Le prieuré de la Sainte-Trinité, Beaumont le Roger


Ces ruines imposantes sont celles du Prieuré de la Sainte-Trinité à Beaumont le Roger.
C'est aujourd'hui une promenade publique que les Beaumontais appellent l'abbaye.

C'est Roger de Beaumont qui décida de son implantation dans cet endroit accidenté, en forte pente, où construire n'a pas du être facile.
Qu'importe, Roger voulait son abbaye là. Entre le mont et la Risle, qui coule à quelques mètres à gauche, derrière une rangée de maisons.
Le terrain a du être soutenu par d'énormes murailles, elles même étançonnées par des piliers massifs en pierre de quinze mètres de haut. Ce qu'on voit sur cette photo est le chemin d'accès à l'abbaye elle-même, entre la muraille et les contreforts.

L'inauguration de l'abbaye avait été fixée au début de l'an 1087, la mort de Guillaume le Conquérant, qui devait assister à la cérémonie de la dédicace la fit reculer.

Roger de Beaumont dota richement la collégiale. Les témoins de l'acte furent Robert Courte-Heuse, fils de Guillaume le Conquérant, Robert d'Harcourt, Roger de Thibouville, Thierry de Launay, Ranulphe de Bigars et autres seigneurs de la contrée.

Le nom de Beaumont le Roger était alors célèbre dans toute l'Europe ainsi que celui du Bec Hellouin, tout proche, dont l'abbaye était fréquentée par les plus grands princes qui venaient y étudier les sciences et les lettres.

En 1135, Raoul de Grosley, chanoine de l'abbaye de la Sainte Trinité, donna à la collégiale l'église Saint Pierre de la Huanière. Voici ce qu'il en subsiste :



En 1142, les chanoines de la collégiale furent remplacés par des moines et la Sainte Trinité devint prieuré dépendant de l'Abbaye du Bec. La donation fut approuvée par une bulle du pape Innocent II.
Le prieuré de la sainte Trinité continuait de recevoir des dons, des rentes et des terres. La liste des donations est interminable. Louis IX passa par Beaumont le Roger en 1258 et afferma aux religieux du Prieuré les vignes sises près du château.

L'archevêque, Eudes Rigaux, visitant le Prieuré le 24 avril de cette même année, y trouva cinq moines qui mangeaient de la viande deux fois par semaine. Il leur ordonna de s'en abstenir. Les moine jouissaient alors de deux mille livres de rentes et de provisions en quantité suffisantes pour tenir jusqu'à la récolte suivante.

En 1307, Philippe le Bel accorda aux religieux du Bec et de Beaumont le privilège de relever directement de la couronne, de transporter, d'acheter et de vendre dans tous le royaume des marchandises exemptes de tous droits. Le fief de Beaumont le Roger avait été donné à Robert d'Artois, son cousin, en compensation de la perte de son héritage, au bénéfice exclusif de sa tante Mahaut. Pour ceux que cette affaire intéresse, elle est expliquée en plusieurs volumes dans l'ouvrage de Maurice Druon, "les Rois Maudits".

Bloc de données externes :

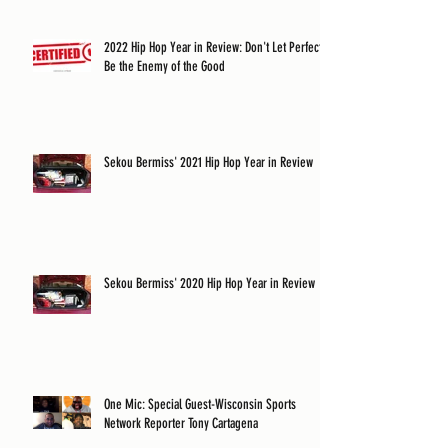
2022 Hip Hop Year in Review: Don't Let Perfect
Be the Enemy of the Good
Sekou Bermiss' 2021 Hip Hop Year in Review
Sekou Bermiss' 2020 Hip Hop Year in Review
One Mic: Special Guest-Wisconsin Sports
Network Reporter Tony Cartagena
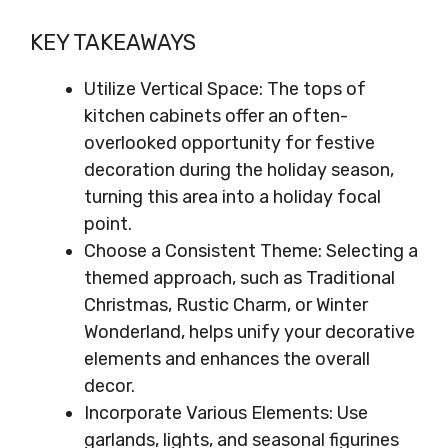
KEY TAKEAWAYS
Utilize Vertical Space: The tops of
kitchen cabinets offer an often-
overlooked opportunity for festive
decoration during the holiday season,
turning this area into a holiday focal
point.
Choose a Consistent Theme: Selecting a
themed approach, such as Traditional
Christmas, Rustic Charm, or Winter
Wonderland, helps unify your decorative
elements and enhances the overall
decor.
Incorporate Various Elements: Use
garlands, lights, and seasonal figurines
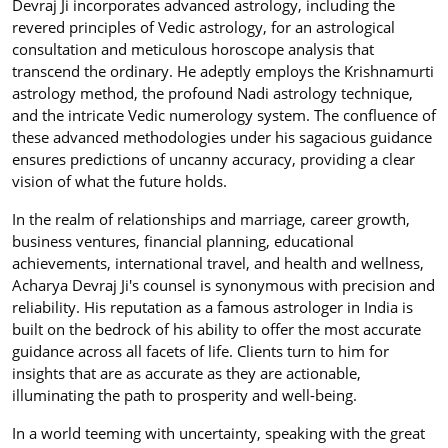
Devraj Ji incorporates advanced astrology, including the
revered principles of Vedic astrology, for an astrological
consultation and meticulous horoscope analysis that
transcend the ordinary. He adeptly employs the Krishnamurti
astrology method, the profound Nadi astrology technique,
and the intricate Vedic numerology system. The confluence of
these advanced methodologies under his sagacious guidance
ensures predictions of uncanny accuracy, providing a clear
vision of what the future holds.
In the realm of relationships and marriage, career growth,
business ventures, financial planning, educational
achievements, international travel, and health and wellness,
Acharya Devraj Ji's counsel is synonymous with precision and
reliability. His reputation as a famous astrologer in India is
built on the bedrock of his ability to offer the most accurate
guidance across all facets of life. Clients turn to him for
insights that are as accurate as they are actionable,
illuminating the path to prosperity and well-being.
In a world teeming with uncertainty, speaking with the great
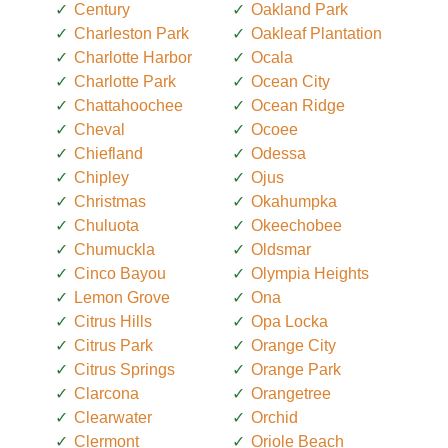
Century
Oakland Park
Charleston Park
Oakleaf Plantation
Charlotte Harbor
Ocala
Charlotte Park
Ocean City
Chattahoochee
Ocean Ridge
Cheval
Ocoee
Chiefland
Odessa
Chipley
Ojus
Christmas
Okahumpka
Chuluota
Okeechobee
Chumuckla
Oldsmar
Cinco Bayou
Olympia Heights
Lemon Grove
Ona
Citrus Hills
Opa Locka
Citrus Park
Orange City
Citrus Springs
Orange Park
Clarcona
Orangetree
Clearwater
Orchid
Clermont
Oriole Beach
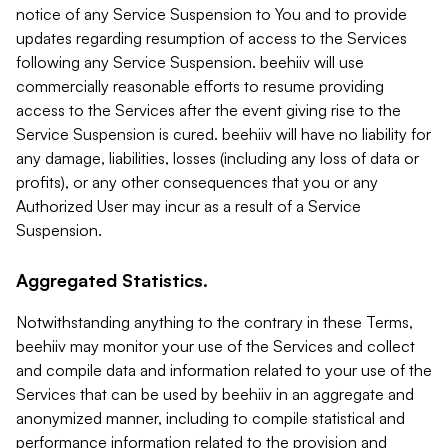
notice of any Service Suspension to You and to provide
updates regarding resumption of access to the Services
following any Service Suspension. beehiiv will use
commercially reasonable efforts to resume providing
access to the Services after the event giving rise to the
Service Suspension is cured. beehiiv will have no liability for
any damage, liabilities, losses (including any loss of data or
profits), or any other consequences that you or any
Authorized User may incur as a result of a Service
Suspension.
Aggregated Statistics.
Notwithstanding anything to the contrary in these Terms,
beehiiv may monitor your use of the Services and collect
and compile data and information related to your use of the
Services that can be used by beehiiv in an aggregate and
anonymized manner, including to compile statistical and
performance information related to the provision and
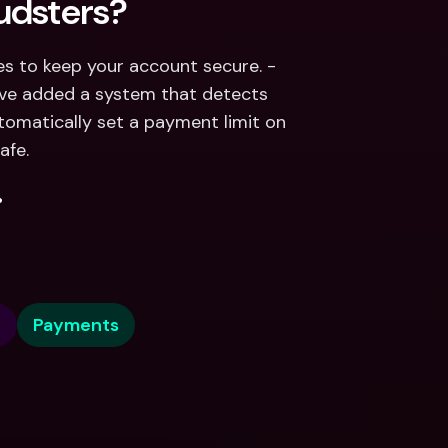
udsters?
We’re always improving and adding new safety features to keep your account secure. - 
’ve added a system that detects 
tomatically set a payment limit on 
afe.
.
e
Payments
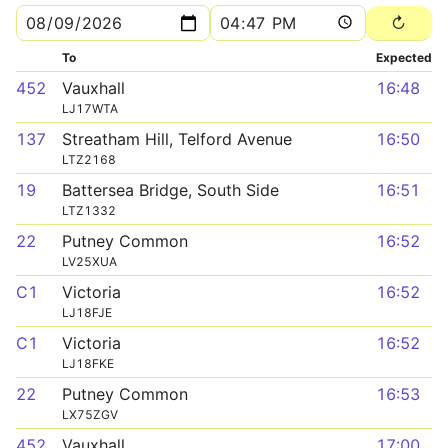
To
Expected
452
Vauxhall
16:48
LJ17WTA
137
Streatham Hill, Telford Avenue
16:50
LTZ2168
19
Battersea Bridge, South Side
16:51
LTZ1332
22
Putney Common
16:52
LV25XUA
C1
Victoria
16:52
LJ18FJE
C1
Victoria
16:52
LJ18FKE
22
Putney Common
16:53
LX75ZGV
452
Vauxhall
17:00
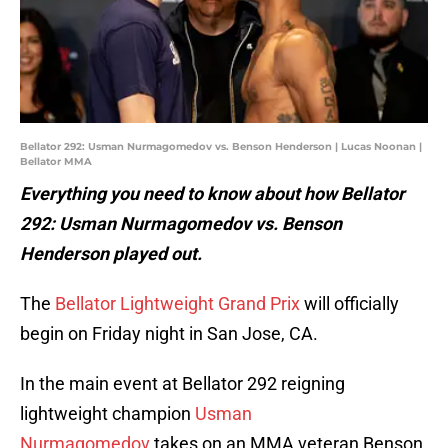
Bellator 292: Usman Nurmagomedov vs. Benson Henderson | Lucas Noonan |
Bellator MMA
Everything you need to know about how Bellator
292: Usman Nurmagomedov vs. Benson
Henderson played out.
The
Bellator Lightweight Grand Prix
will officially
begin on Friday night in San Jose, CA.
In the main event at Bellator 292 reigning
lightweight champion
Usman
Nurmagomedov
takes on an MMA veteran Benson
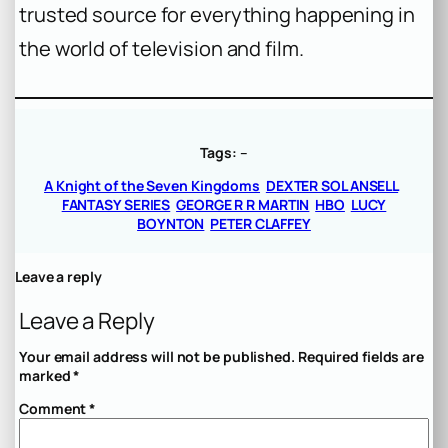
trusted source for everything happening in
the world of television and film.
Tags:
–
A Knight of the Seven Kingdoms
DEXTER SOL ANSELL
FANTASY SERIES
GEORGE R R MARTIN
HBO
LUCY
BOYNTON
PETER CLAFFEY
Leave a reply
Leave a Reply
Your email address will not be published.
Required fields are
marked
*
Comment
*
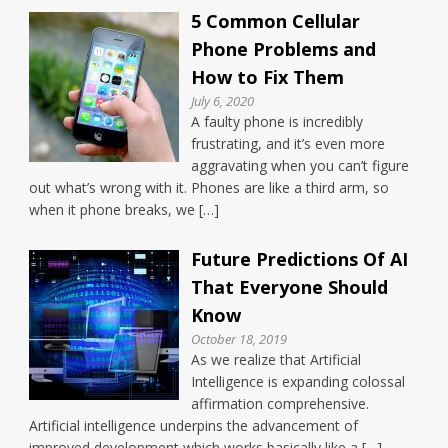
5 Common Cellular
Phone Problems and
How to Fix Them
July 6, 2020
A faulty phone is incredibly
frustrating, and it’s even more
aggravating when you can’t figure
out what’s wrong with it. Phones are like a third arm, so
when it phone breaks, we […]
Future Predictions Of AI
That Everyone Should
Know
October 18, 2019
As we realize that Artificial
Intelligence is expanding colossal
affirmation comprehensive.
Artificial intelligence underpins the advancement of
improved development which works basically like a […]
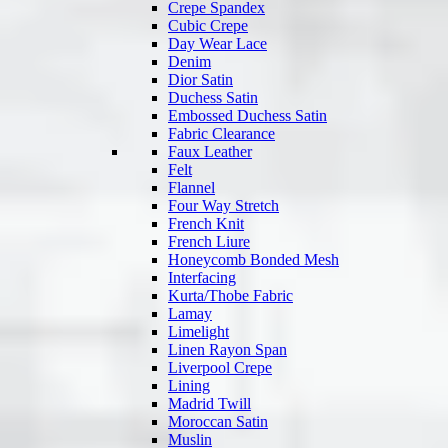
Crepe Spandex
Cubic Crepe
Day Wear Lace
Denim
Dior Satin
Duchess Satin
Embossed Duchess Satin
Fabric Clearance
Faux Leather
Felt
Flannel
Four Way Stretch
French Knit
French Liure
Honeycomb Bonded Mesh
Interfacing
Kurta/Thobe Fabric
Lamay
Limelight
Linen Rayon Span
Liverpool Crepe
Lining
Madrid Twill
Moroccan Satin
Muslin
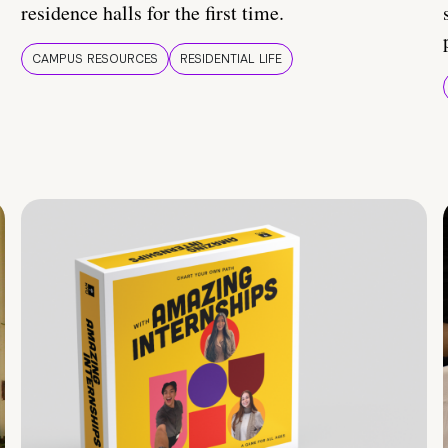
residence halls for the first time.
CAMPUS RESOURCES
RESIDENTIAL LIFE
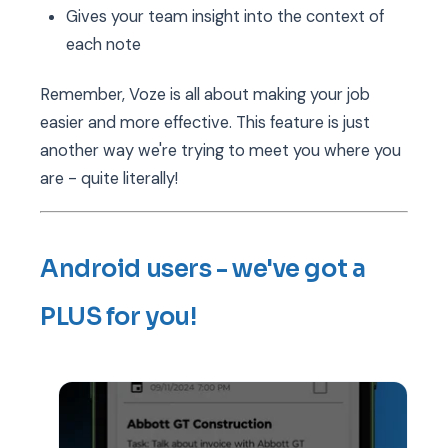
Gives your team insight into the context of
each note
Remember, Voze is all about making your job
easier and more effective. This feature is just
another way we're trying to meet you where you
are - quite literally!
Android users - we've got a
PLUS for you!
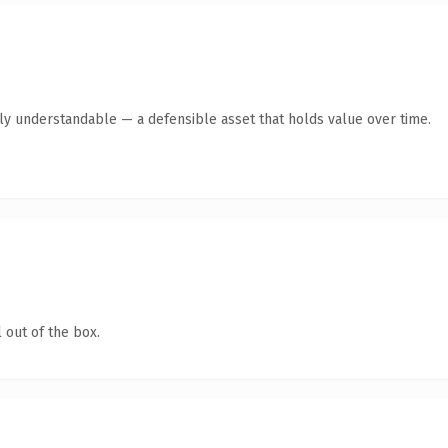
tly understandable — a defensible asset that holds value over time.
 out of the box.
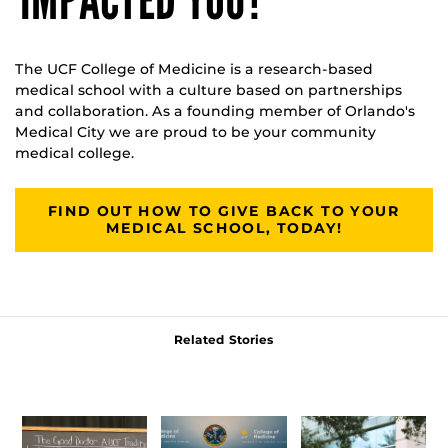
IMPACTED YOU?
The UCF College of Medicine is a research-based
medical school with a culture based on partnerships
and collaboration. As a founding member of Orlando's
Medical City we are proud to be your community
medical college.
FIND OUT HOW TO GIVE BACK TO YOUR
MEDICAL SCHOOL, TODAY!
Related Stories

En 1790, le prieuré souffrit gravement de la révolution. Les moines disparurent. Ce sont des commerçants de Rouen qui apportèrent des pierres provenant du château du président du parlement de Rouen pour le consolider et retirent les moellons qui obturaient les croisées. A cette époque, une source jaillissait encore aux pieds des remparts.

En 1847, la commune jugeant trop coûteux l'entretien des bâtiments, ils furent adjugés à un marchand de matériaux qui démonta l'édifice sans arrières pensées, jetant aux décombres les dépouilles des moines conservées dans les linceuls de cuir tannés et cousus.
De nombreuses maisons de Beaumont comprennent des pierres provenant de cette démolition.
Un membre de l'Institut, M.Lenormand, dès qu'il en fut informé, arrêta la destruction, malheureusement très avancée en rachetant ce qui restait au nom de la Société des Antiquaires.


Cette gravure représente les contreforts du prieuré de la Sainte Trinité au 19ème siècle. Des maisons à pans de bois étaient logées entre les contreforts.

Les vestiges religieux ne manquent pas dans le coin. La plupart sont oubliés et envahis par la nature. Ainsi, à l'orée de la forêt, du côté du Milan, le Prieuré de Grammont, fondé en 1128 par Robert de Meulan, fils aîné de Roger de Beaumont. Il n'en reste aujourd'hui que quelques ruines, que je compte aller prochainement visiter.